Все голос этот. В тот самый день первый раз она его услыхала. Когда привезла на двор выпитого топью сына.
Иларий.
Беспутный манус. Любимец мужа. Гроза девок и ветреных жен. Синеглазый маг с холеными белыми руками. Откуда? Неуж с весточкой от Якуба?
Агата бросилась, растеряв степенность, по переходу туда, откуда доносился всю душу перевернувший голос.
— Не велено пущать, господин, — тараторила девка, преградив дорогу манусу, да только не сдюжила, и колдовства не надобно оказалось.
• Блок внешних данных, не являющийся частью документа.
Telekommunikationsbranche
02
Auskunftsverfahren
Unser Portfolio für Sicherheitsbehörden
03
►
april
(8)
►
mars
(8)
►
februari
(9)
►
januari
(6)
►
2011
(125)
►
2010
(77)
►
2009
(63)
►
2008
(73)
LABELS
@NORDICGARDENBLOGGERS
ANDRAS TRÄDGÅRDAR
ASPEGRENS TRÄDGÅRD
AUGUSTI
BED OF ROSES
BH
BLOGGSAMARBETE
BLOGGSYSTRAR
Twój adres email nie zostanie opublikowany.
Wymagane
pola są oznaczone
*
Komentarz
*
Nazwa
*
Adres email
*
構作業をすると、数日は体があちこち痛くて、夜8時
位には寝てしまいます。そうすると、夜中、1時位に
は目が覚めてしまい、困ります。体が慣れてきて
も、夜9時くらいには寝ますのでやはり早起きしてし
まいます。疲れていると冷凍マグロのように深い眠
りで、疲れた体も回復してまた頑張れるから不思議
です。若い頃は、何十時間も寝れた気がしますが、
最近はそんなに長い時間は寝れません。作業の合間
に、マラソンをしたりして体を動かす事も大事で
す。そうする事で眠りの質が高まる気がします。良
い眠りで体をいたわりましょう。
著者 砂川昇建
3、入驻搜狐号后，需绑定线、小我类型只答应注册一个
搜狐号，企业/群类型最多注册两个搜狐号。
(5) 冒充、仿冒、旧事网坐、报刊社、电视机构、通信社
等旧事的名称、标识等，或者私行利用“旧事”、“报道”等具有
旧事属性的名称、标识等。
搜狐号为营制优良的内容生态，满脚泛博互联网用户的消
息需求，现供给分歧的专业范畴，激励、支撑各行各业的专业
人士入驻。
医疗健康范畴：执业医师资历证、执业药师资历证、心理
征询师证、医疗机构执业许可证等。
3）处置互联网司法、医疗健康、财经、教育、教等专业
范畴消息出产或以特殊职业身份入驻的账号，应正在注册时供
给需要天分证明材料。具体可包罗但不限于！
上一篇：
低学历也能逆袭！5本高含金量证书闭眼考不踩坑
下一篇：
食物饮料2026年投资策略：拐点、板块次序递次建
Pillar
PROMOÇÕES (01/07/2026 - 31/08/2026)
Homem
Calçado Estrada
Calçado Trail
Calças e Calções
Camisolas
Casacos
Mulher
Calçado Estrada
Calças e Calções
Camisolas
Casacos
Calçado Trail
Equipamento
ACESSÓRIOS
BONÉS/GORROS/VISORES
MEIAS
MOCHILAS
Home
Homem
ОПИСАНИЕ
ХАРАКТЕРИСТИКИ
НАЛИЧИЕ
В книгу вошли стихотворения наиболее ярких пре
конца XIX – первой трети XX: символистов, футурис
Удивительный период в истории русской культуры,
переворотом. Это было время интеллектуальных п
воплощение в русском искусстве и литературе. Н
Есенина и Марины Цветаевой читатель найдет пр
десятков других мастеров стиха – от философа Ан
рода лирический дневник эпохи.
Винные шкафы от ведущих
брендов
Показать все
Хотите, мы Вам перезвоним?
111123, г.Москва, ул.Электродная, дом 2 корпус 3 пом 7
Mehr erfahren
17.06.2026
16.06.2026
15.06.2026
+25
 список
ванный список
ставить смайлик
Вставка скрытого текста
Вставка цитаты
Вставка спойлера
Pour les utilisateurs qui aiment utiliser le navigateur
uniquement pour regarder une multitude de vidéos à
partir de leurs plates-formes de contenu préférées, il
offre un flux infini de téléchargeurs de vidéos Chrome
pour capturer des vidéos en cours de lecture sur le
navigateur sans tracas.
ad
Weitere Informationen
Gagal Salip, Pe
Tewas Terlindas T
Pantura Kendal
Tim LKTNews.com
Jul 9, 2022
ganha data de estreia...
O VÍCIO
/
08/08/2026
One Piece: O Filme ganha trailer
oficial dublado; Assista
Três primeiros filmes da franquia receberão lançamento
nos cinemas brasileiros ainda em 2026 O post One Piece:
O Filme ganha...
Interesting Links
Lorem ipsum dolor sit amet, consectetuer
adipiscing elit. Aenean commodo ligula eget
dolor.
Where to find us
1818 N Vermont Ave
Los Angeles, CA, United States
Уж и глазки заволокло теплым туманом, и ручку она уж на манусов рукав положила — вроде и отталкивает, а в то же время не гонит.
— Паулинка, прочь поди, — властно прикрикнула на нее Агата. С удовольствием прикрикнула. Уж и забыла, каково это — властвовать. Да только тут ее право. Иларий — бяломястовский маг, она хозяйка его.
— Матушка Агата. — Иларий опустился на одно колено, припал к руке, поднял синий взгляд на княгиню, и Агату дрожь прошибла от этого взора. И забыла она, как хорош манус Илажка. Но взяла мать верх над женщиной. Агата велела манусу подняться, спросила, какие новости привез. По тому, как переменился в лице красавец-маг, догадалась: дурные. С такими вестями как раз и идут с черного хода да заднего крыльца, имени не называя, без доклада.
— Якуб? — спросила и сама испугалась, что угадала.
Лицо мануса исказилось, словно от боли, он опустил глаза и, словно задумавшись, ожесточенно поскреб ногтями ладонь. И тут только заметила Агата, что та вся в шрамах. Страшно стало.